### OBJECTIVE
Reproduce every one of the items below word for word, keeping each line in its original order and form.
-- Begin EXCERPTED RECORDS --
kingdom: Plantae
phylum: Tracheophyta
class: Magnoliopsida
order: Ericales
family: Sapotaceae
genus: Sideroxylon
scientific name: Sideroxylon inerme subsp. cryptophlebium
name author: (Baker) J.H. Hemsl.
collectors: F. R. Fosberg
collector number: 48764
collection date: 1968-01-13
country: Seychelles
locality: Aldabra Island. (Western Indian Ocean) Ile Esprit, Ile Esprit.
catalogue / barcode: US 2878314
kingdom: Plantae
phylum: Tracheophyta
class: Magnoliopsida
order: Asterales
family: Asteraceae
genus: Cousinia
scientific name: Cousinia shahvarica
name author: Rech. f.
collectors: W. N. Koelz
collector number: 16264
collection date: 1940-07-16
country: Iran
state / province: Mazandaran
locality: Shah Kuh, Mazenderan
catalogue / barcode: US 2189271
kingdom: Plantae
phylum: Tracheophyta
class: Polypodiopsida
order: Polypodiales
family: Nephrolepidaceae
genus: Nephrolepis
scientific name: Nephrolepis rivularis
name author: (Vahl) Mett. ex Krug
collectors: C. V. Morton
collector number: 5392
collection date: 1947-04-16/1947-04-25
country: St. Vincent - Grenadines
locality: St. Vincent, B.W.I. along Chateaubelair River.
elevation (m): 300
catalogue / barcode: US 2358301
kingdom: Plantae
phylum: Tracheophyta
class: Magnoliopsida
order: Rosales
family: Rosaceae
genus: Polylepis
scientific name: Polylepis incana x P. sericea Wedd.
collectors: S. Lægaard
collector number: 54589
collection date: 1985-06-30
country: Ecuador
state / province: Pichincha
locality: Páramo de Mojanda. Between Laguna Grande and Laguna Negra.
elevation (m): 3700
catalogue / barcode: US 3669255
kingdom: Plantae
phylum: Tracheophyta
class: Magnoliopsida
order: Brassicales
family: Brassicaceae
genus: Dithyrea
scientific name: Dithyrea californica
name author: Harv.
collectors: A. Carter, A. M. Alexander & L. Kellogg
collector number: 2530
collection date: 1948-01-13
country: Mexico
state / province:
-- End EXCERPTED RECORDS --
### ANSWER TO THIS PROBLEM
kingdom: Plantae
phylum: Tracheophyta
class: Magnoliopsida
order: Ericales
family: Sapotaceae
genus: Sideroxylon
scientific name: Sideroxylon inerme subsp. cryptophlebium
name author: (Baker) J.H. Hemsl.
collectors: F. R. Fosberg
collector number: 48764
collection date: 1968-01-13
country: Seychelles
locality: Aldabra Island. (Western Indian Ocean) Ile Esprit, Ile Esprit.
catalogue / barcode: US 2878314
kingdom: Plantae
phylum: Tracheophyta
class: Magnoliopsida
order: Asterales
family: Asteraceae
genus: Cousinia
scientific name: Cousinia shahvarica
name author: Rech. f.
collectors: W. N. Koelz
collector number: 16264
collection date: 1940-07-16
country: Iran
state / province: Mazandaran
locality: Shah Kuh, Mazenderan
catalogue / barcode: US 2189271
kingdom: Plantae
phylum: Tracheophyta
class: Polypodiopsida
order: Polypodiales
family: Nephrolepidaceae
genus: Nephrolepis
scientific name: Nephrolepis rivularis
name author: (Vahl) Mett. ex Krug
collectors: C. V. Morton
collector number: 5392
collection date: 1947-04-16/1947-04-25
country: St. Vincent - Grenadines
locality: St. Vincent, B.W.I. along Chateaubelair River.
elevation (m): 300
catalogue / barcode: US 2358301
kingdom: Plantae
phylum: Tracheophyta
class: Magnoliopsida
order: Rosales
family: Rosaceae
genus: Polylepis
scientific name: Polylepis incana x P. sericea Wedd.
collectors: S. Lægaard
collector number: 54589
collection date: 1985-06-30
country: Ecuador
state / province: Pichincha
locality: Páramo de Mojanda. Between Laguna Grande and Laguna Negra.
elevation (m): 3700
catalogue / barcode: US 3669255
kingdom: Plantae
phylum: Tracheophyta
class: Magnoliopsida
order: Brassicales
family: Brassicaceae
genus: Dithyrea
scientific name: Dithyrea californica
name author: Harv.
collectors: A. Carter, A. M. Alexander & L. Kellogg
collector number: 2530
collection date: 1948-01-13
country: Mexico
state / province:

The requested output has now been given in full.